TESTAMENT DE RIEL

PRISON DE REGINA.

Testament de Louis David Riel.

Je fais mon testament, conformément au conseil qui m'a été donné par le R. P. Alexis André, mon charitable confesseur et très dévoué directeur de conscience.

Au nom du Père, du Fils et du Saint-Esprit, je déclare que ceci est mon testament, que j'ai écrit librement dans la pleine possession de mes facultés mentales.

Les hommes ayant fixé le 10 novembre prochain, comme la date de ma mort, et comme il est possible que la sentence soit exécutée, je déclare d'avance que ma soumission aux ordres de la Providence est sincère, que ma volonté s'est rangée avec une entière liberté d'action, sous l'influence de la grâce divine de Notre Seigneur Jésus-Christ, du côté de l'Église catholique, apostolique et romaine. C'est en Elle que je suis né et par Elle aussi que j'ai été régénéré.

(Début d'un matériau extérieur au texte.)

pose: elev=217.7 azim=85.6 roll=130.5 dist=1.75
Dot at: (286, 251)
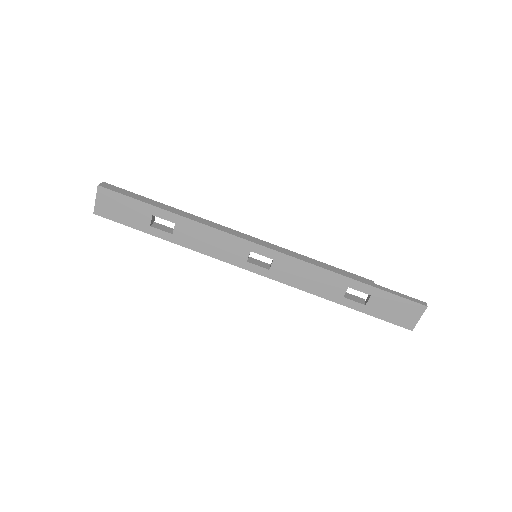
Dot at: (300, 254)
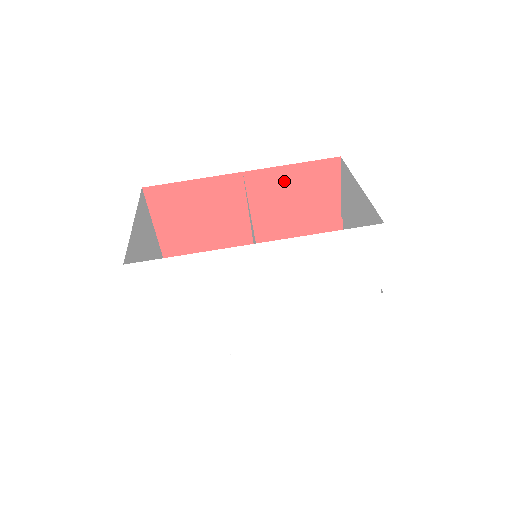
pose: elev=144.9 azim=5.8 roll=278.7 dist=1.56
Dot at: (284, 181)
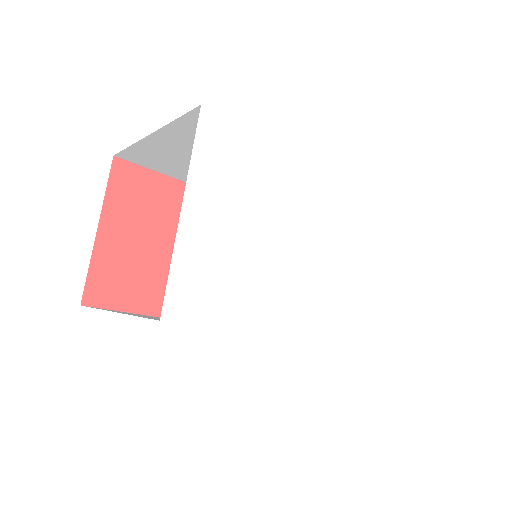
Dot at: occluded
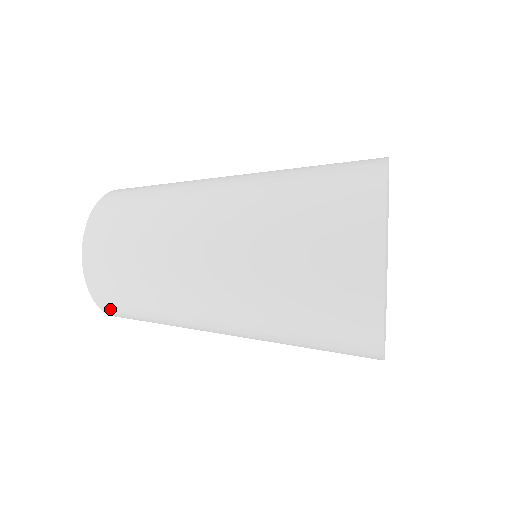
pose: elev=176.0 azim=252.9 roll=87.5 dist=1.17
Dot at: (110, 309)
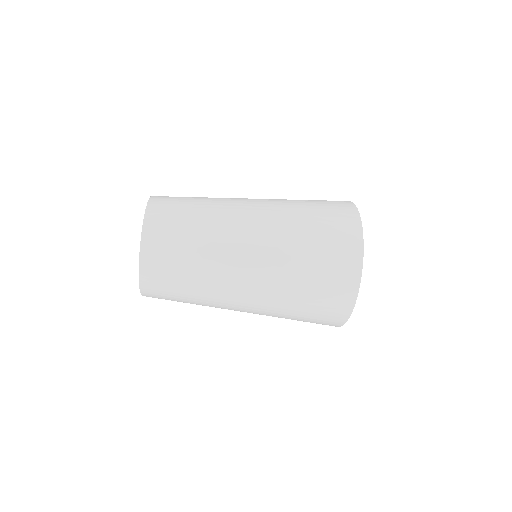
Dot at: (150, 288)
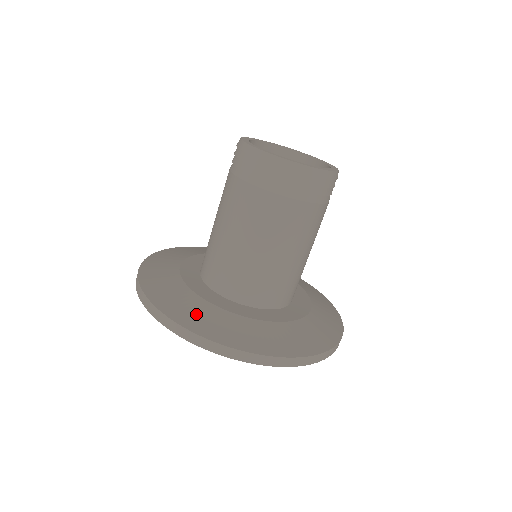
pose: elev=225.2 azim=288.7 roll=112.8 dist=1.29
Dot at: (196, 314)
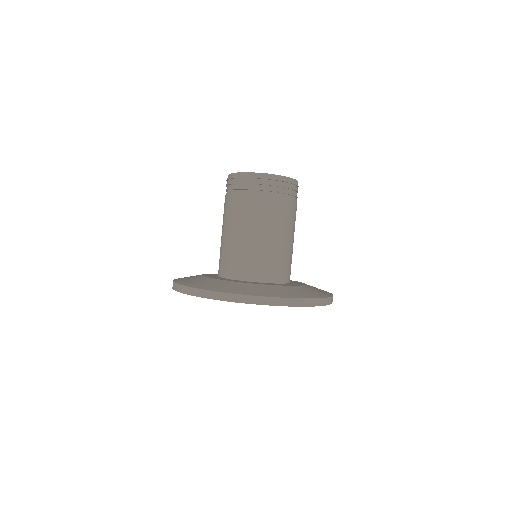
Dot at: (216, 285)
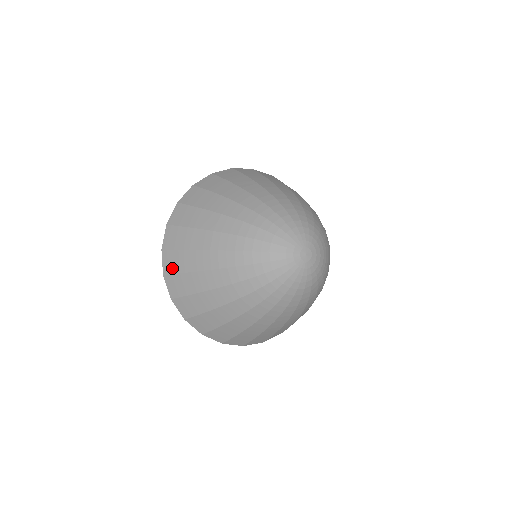
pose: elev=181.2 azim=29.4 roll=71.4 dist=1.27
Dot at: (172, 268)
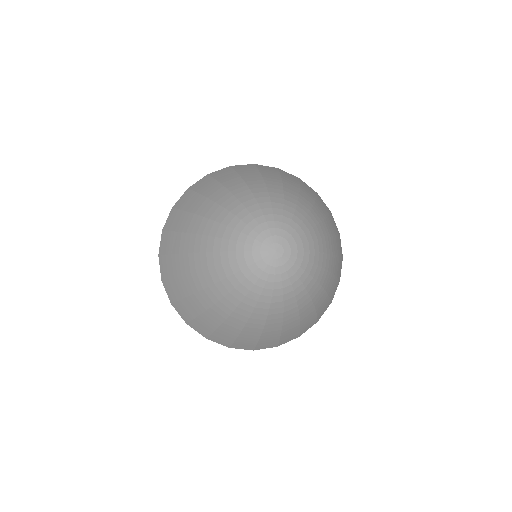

J'ai rétracté ce que j'ai dit et professé de contraire à sa doctrine et je le rétracte encore. Je demande pardon du scandale que j'ai causé. Je ne veux pas qu'il y ait de différence entre moi et les prêtres de Jésus-Christ, gros comme une tête d'épingle. Si je dois mourir le 10 de ce mois, c'est-à-dire, dans quatre jours, je veux faire tout en mon pouvoir, avec le secours de mon divin Sauveur, pour mourir en harmonie parfaite avec mon Créateur, mon Rédempteur et mon Sanctificateur en même temps qu'avec la sainte Église catholique. Si Dieu veut bien m'accorder le bienfait inestimable de la vie, je veux de mon côté monter sur l'échafaud et me résigner à la Providence en me tenant dégagé comme je le suis aujourd'hui, de toutes les choses terrestres; car je comprends que le plus sûr moyen de bien faire est de mettre ses desseins en pratique d'une manière entièrement désintéressée, sans passion, sans excitation, sous le regard de Dieu, en aimant son prochain, ses amis et ennemis comme soi-même, pour l'amour de Dieu.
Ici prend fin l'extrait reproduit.